#### EXERCISE
Copy the data word for word, from its very beginning down to and including the line that contains "Omoda & Jaecoo". Omit the pictures from your answer.

#### DATA FOR THIS TASK
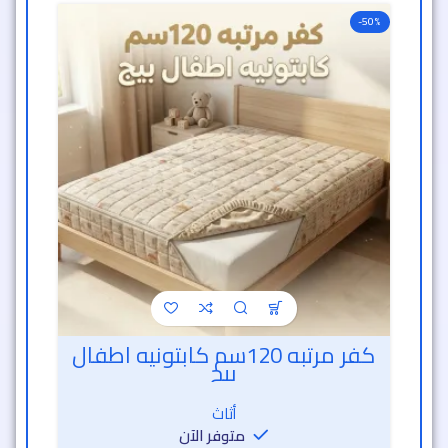
-50%
كفر مرتبه 120سم كابتونيه اطفال
بيج
أثاث
متوفر الآن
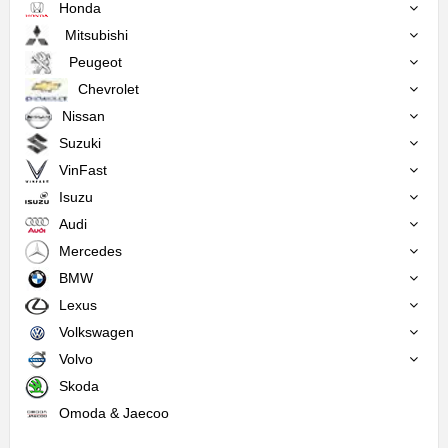
Honda
Mitsubishi
Peugeot
Chevrolet
Nissan
Suzuki
VinFast
Isuzu
Audi
Mercedes
BMW
Lexus
Volkswagen
Volvo
Skoda
Omoda & Jaecoo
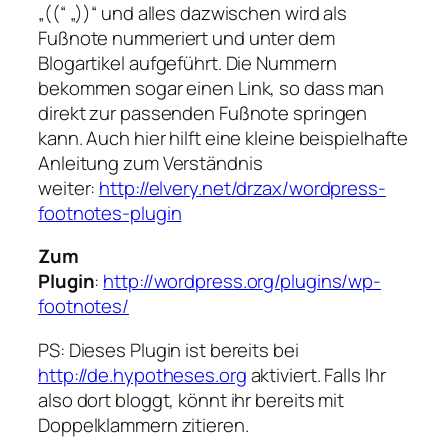
„((“ „))“ und alles dazwischen wird als
Fußnote nummeriert und unter dem
Blogartikel aufgeführt. Die Nummern
bekommen sogar einen Link, so dass man
direkt zur passenden Fußnote springen
kann. Auch hier hilft eine kleine beispielhafte
Anleitung zum Verständnis
weiter:
http://elvery.net/drzax/wordpress-
footnotes-plugin
Zum
Plugin
:
http://wordpress.org/plugins/wp-
footnotes/
PS: Dieses Plugin ist bereits bei
http://de.hypotheses.org
aktiviert. Falls Ihr
also dort bloggt, könnt ihr bereits mit
Doppelklammern zitieren.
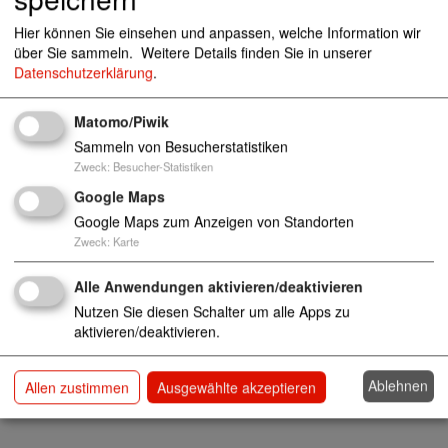
http://www.awo-bb-sued.de
Hier können Sie einsehen und anpassen, welche Information wir
03563 9898-379
über Sie sammeln.
Weitere Details finden Sie in unserer
Datenschutzerklärung
.
Schuldnerberatungsstellen/Schuldner- und Verbra
Matomo/Piwik
ucherinsolvenzberatung
Sammeln von Besucherstatistiken
Zweck
:
Besucher-Statistiken
Google Maps
Google Maps zum Anzeigen von Standorten
Zweck
:
Karte
Alle Anwendungen aktivieren/deaktivieren
Nutzen Sie diesen Schalter um alle Apps zu
aktivieren/deaktivieren.
Ablehnen
Allen zustimmen
Ausgewählte akzeptieren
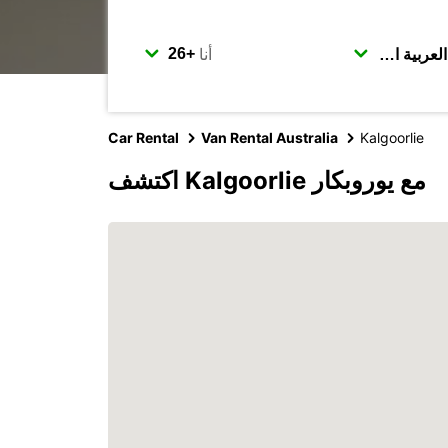
أنا
Car Rental
Van Rental Australia
Kalgoorlie
اكتشف Kalgoorlie مع يوروبكار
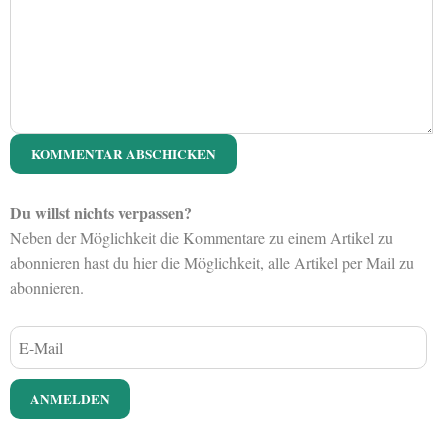
Du willst nichts verpassen?
Neben der Möglichkeit die Kommentare zu einem Artikel zu
abonnieren hast du hier die Möglichkeit, alle Artikel per Mail zu
abonnieren.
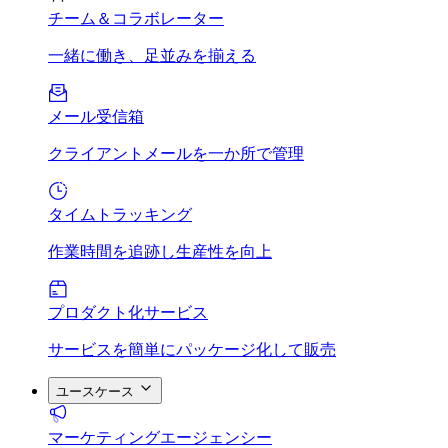
チーム＆コラボレーター
一緒に働き、足並みを揃える
メール受信箱
クライアントメールを一か所で管理
タイムトラッキング
作業時間を追跡し生産性を向上
プロダクト化サービス
サービスを簡単にパッケージ化して販売
ユースケース
マーケティングエージェンシー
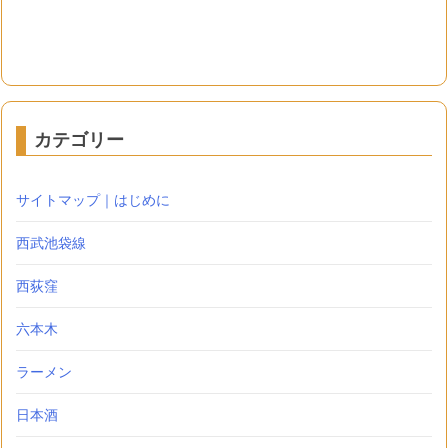
カテゴリー
サイトマップ｜はじめに
西武池袋線
西荻窪
六本木
ラーメン
日本酒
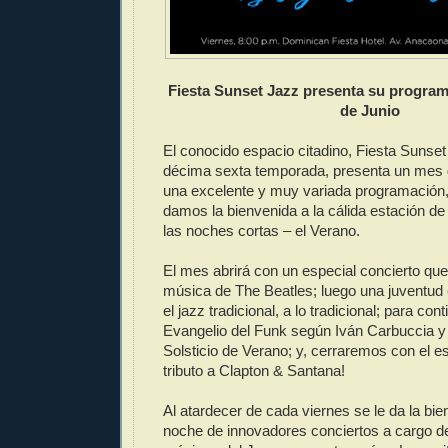
Fiesta Sunset Jazz presenta su program
de Junio
El conocido espacio citadino, Fiesta Sunset
décima sexta temporada, presenta un mes 
una excelente y muy variada programación,
damos la bienvenida a la cálida estación de 
las noches cortas – el Verano.
El mes abrirá con un especial concierto que
música de The Beatles; luego una juventud 
el jazz tradicional, a lo tradicional; para con
Evangelio del Funk según Iván Carbuccia y 
Solsticio de Verano; y, cerraremos con el e
tributo a Clapton & Santana!
Al atardecer de cada viernes se le da la bi
noche de innovadores conciertos a cargo d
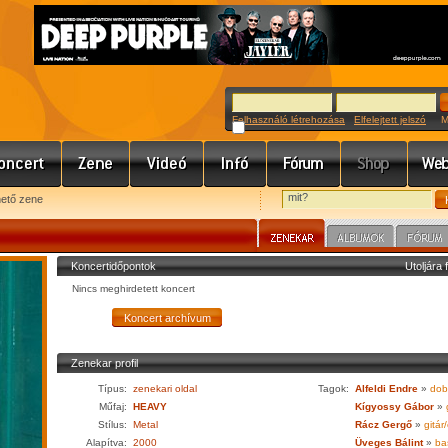
Felhasználó létrehozása
Elfelejtett jelszó
Meg
hető zene
Koncertidőpontok
Utoljára 
Nincs meghirdetett koncert
Zenekar profil
Típus:
zenekari oldal
Tagok:
Alfeldi Endre
»
dob
Műfaj:
HEAVY
Kígyossy Gábor
»
g
Stílus:
Metal
Rácz Gergő
»
gitár
Alapítva:
2000
Üveges Bálint
»
bas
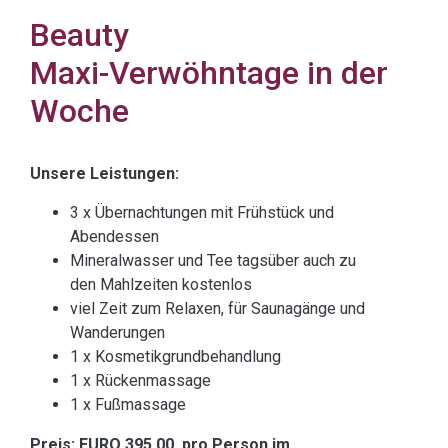
Beauty
Maxi-Verwöhntage in der
Woche
Unsere Leistungen:
3 x Übernachtungen mit Frühstück und
Abendessen
Mineralwasser und Tee tagsüber auch zu
den Mahlzeiten kostenlos
viel Zeit zum Relaxen, für Saunagänge und
Wanderungen
1 x Kosmetikgrundbehandlung
1 x Rückenmassage
1 x Fußmassage
Preis: EURO 395,00 pro Person im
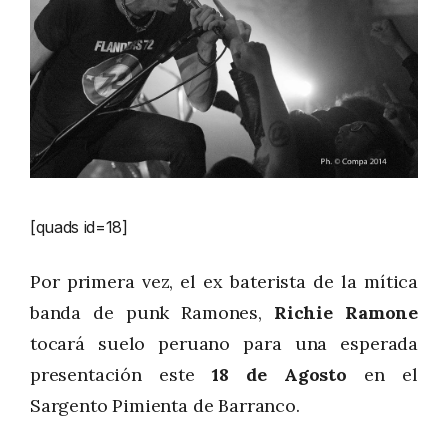
[quads id=18]
Por primera vez, el ex baterista de la mítica
banda de punk Ramones,
Richie Ramone
tocará suelo peruano para una esperada
presentación este
18 de Agosto
en el
Sargento Pimienta de Barranco.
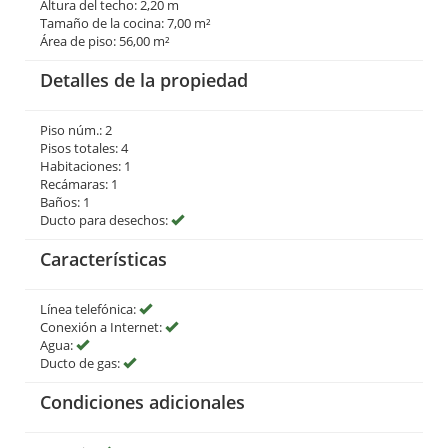
Altura del techo: 2,20 m
Tamaño de la cocina: 7,00 m²
Área de piso: 56,00 m²
Detalles de la propiedad
Piso núm.: 2
Pisos totales: 4
Habitaciones: 1
Recámaras: 1
Baños: 1
Ducto para desechos:
Características
Línea telefónica:
Conexión a Internet:
Agua:
Ducto de gas:
Condiciones adicionales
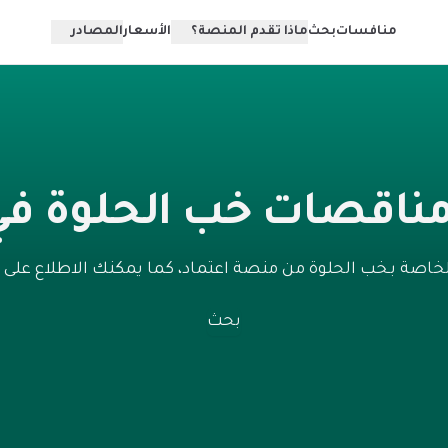
منافسات
بحث
ماذا تقدم المنصة؟
الأسعار
المصادر
ناقصات خب الحلوة في
خاصة بـخب الحلوة من منصة اعتماد، كما يمكنك الاطلاع على
بحث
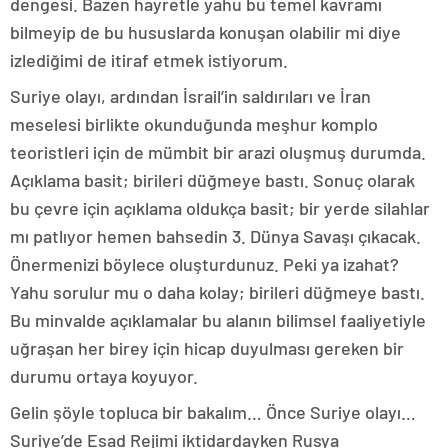
dengesi. Bazen hayretle yahu bu temel kavramı
bilmeyip de bu hususlarda konuşan olabilir mi diye
izlediğimi de itiraf etmek istiyorum.
Suriye olayı, ardından İsrail’in saldırıları ve İran
meselesi birlikte okunduğunda meşhur komplo
teoristleri için de mümbit bir arazi oluşmuş durumda.
Açıklama basit; birileri düğmeye bastı. Sonuç olarak
bu çevre için açıklama oldukça basit; bir yerde silahlar
mı patlıyor hemen bahsedin 3. Dünya Savaşı çıkacak.
Önermenizi böylece oluşturdunuz. Peki ya izahat?
Yahu sorulur mu o daha kolay; birileri düğmeye bastı.
Bu minvalde açıklamalar bu alanın bilimsel faaliyetiyle
uğraşan her birey için hicap duyulması gereken bir
durumu ortaya koyuyor.
Gelin şöyle topluca bir bakalım… Önce Suriye olayı…
Suriye’de Esad Rejimi iktidardayken Rusya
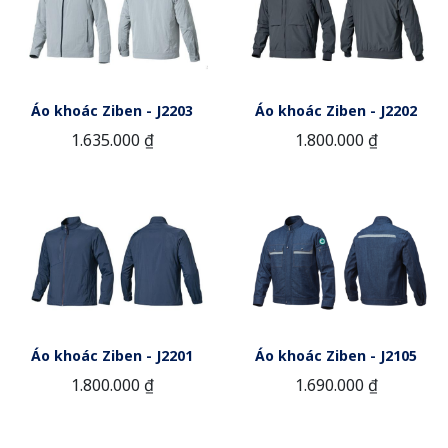
Áo khoác Ziben - J2203
Áo khoác Ziben - J2202
1.635.000 ₫
1.800.000 ₫
Áo khoác Ziben - J2201
Áo khoác Ziben - J2105
1.800.000 ₫
1.690.000 ₫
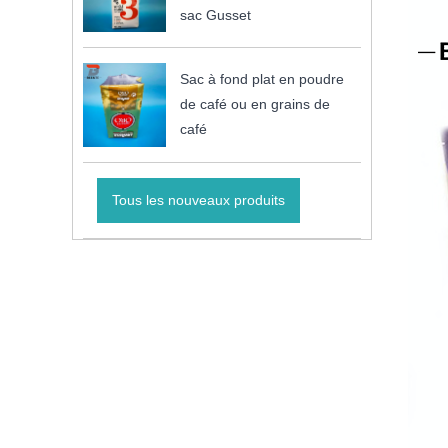
sac Gusset
Sac à fond plat en poudre
de café ou en grains de
café
Tous les nouveaux produits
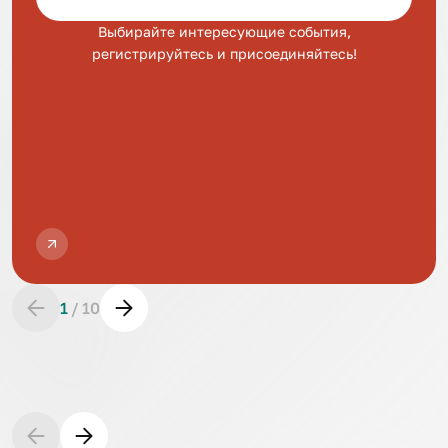
Выбирайте интересующие события,
регистрируйтесь и присоединяйтесь!
1
/
10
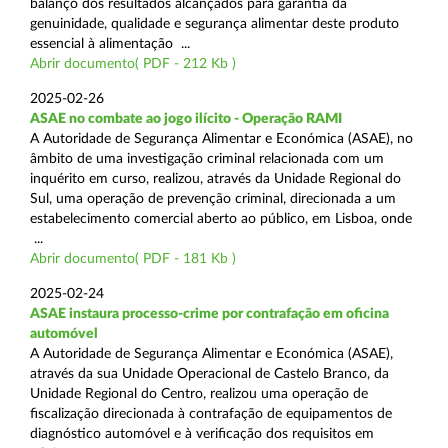
balanço dos resultados alcançados para garantia da
genuinidade, qualidade e segurança alimentar deste produto
essencial à alimentação ...
Abrir documento( PDF - 212 Kb )
2025-02-26
ASAE no combate ao jogo ilícito - Operação RAMI
A Autoridade de Segurança Alimentar e Económica (ASAE), no
âmbito de uma investigação criminal relacionada com um
inquérito em curso, realizou, através da Unidade Regional do
Sul, uma operação de prevenção criminal, direcionada a um
estabelecimento comercial aberto ao público, em Lisboa, onde
...
Abrir documento( PDF - 181 Kb )
2025-02-24
ASAE instaura processo-crime por contrafação em oficina
automóvel
A Autoridade de Segurança Alimentar e Económica (ASAE),
através da sua Unidade Operacional de Castelo Branco, da
Unidade Regional do Centro, realizou uma operação de
fiscalização direcionada à contrafação de equipamentos de
diagnóstico automóvel e à verificação dos requisitos em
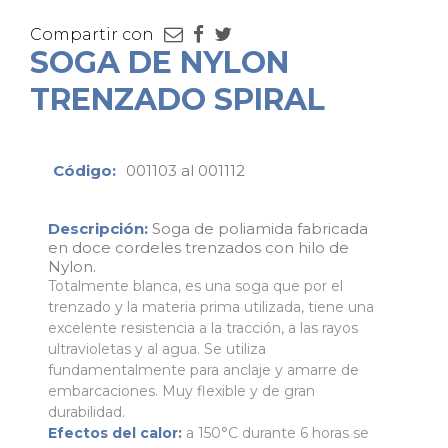
Compartir con
SOGA DE NYLON
TRENZADO SPIRAL
Código:
001103 al 001112
Descripción:
Soga de poliamida fabricada
en doce cordeles trenzados con hilo de
Nylon.
Totalmente blanca, es una soga que por el
trenzado y la materia prima utilizada, tiene una
excelente resistencia a la tracción, a las rayos
ultravioletas y al agua. Se utiliza
fundamentalmente para anclaje y amarre de
embarcaciones. Muy flexible y de gran
durabilidad.
Efectos del calor:
a 150°C durante 6 horas se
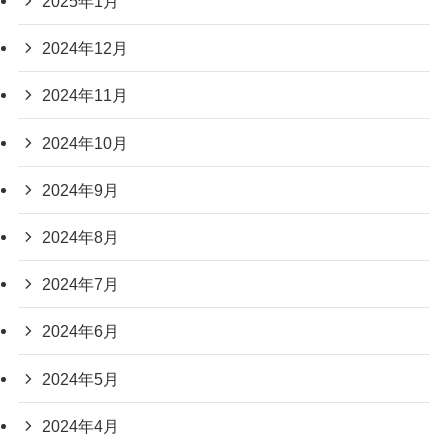
2025年1月
2024年12月
2024年11月
2024年10月
2024年9月
2024年8月
2024年7月
2024年6月
2024年5月
2024年4月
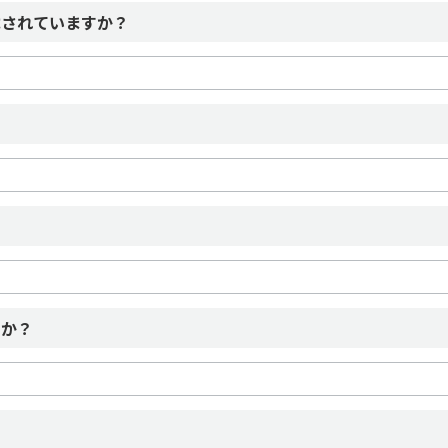
載されていますか？
ira.jp
ませんか？
になっていませんか？
すか？
ましたか？
信できないケースがありますのでメールアドレスの変更をお願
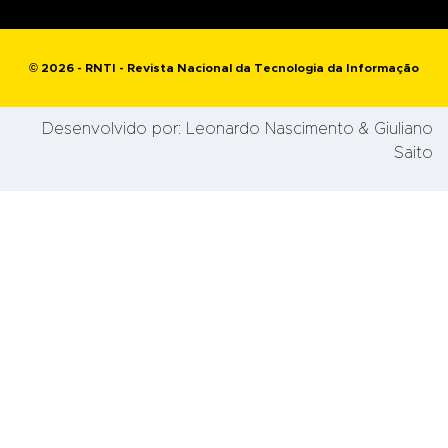
© 2026 - RNTI - Revista Nacional da Tecnologia da Informação
Desenvolvido por:
Leonardo Nascimento
& Giuliano
Saito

#### RESPONSE TO THE EXERCISE
-50%
كفر مرتبه 120سم كابتونيه اطفال
بيج
أثاث
متوفر الآن
Honda
Mitsubishi
Peugeot
Chevrolet
Nissan
Suzuki
VinFast
Isuzu
Audi
Mercedes
BMW
Lexus
Volkswagen
Volvo
Skoda
Omoda & Jaecoo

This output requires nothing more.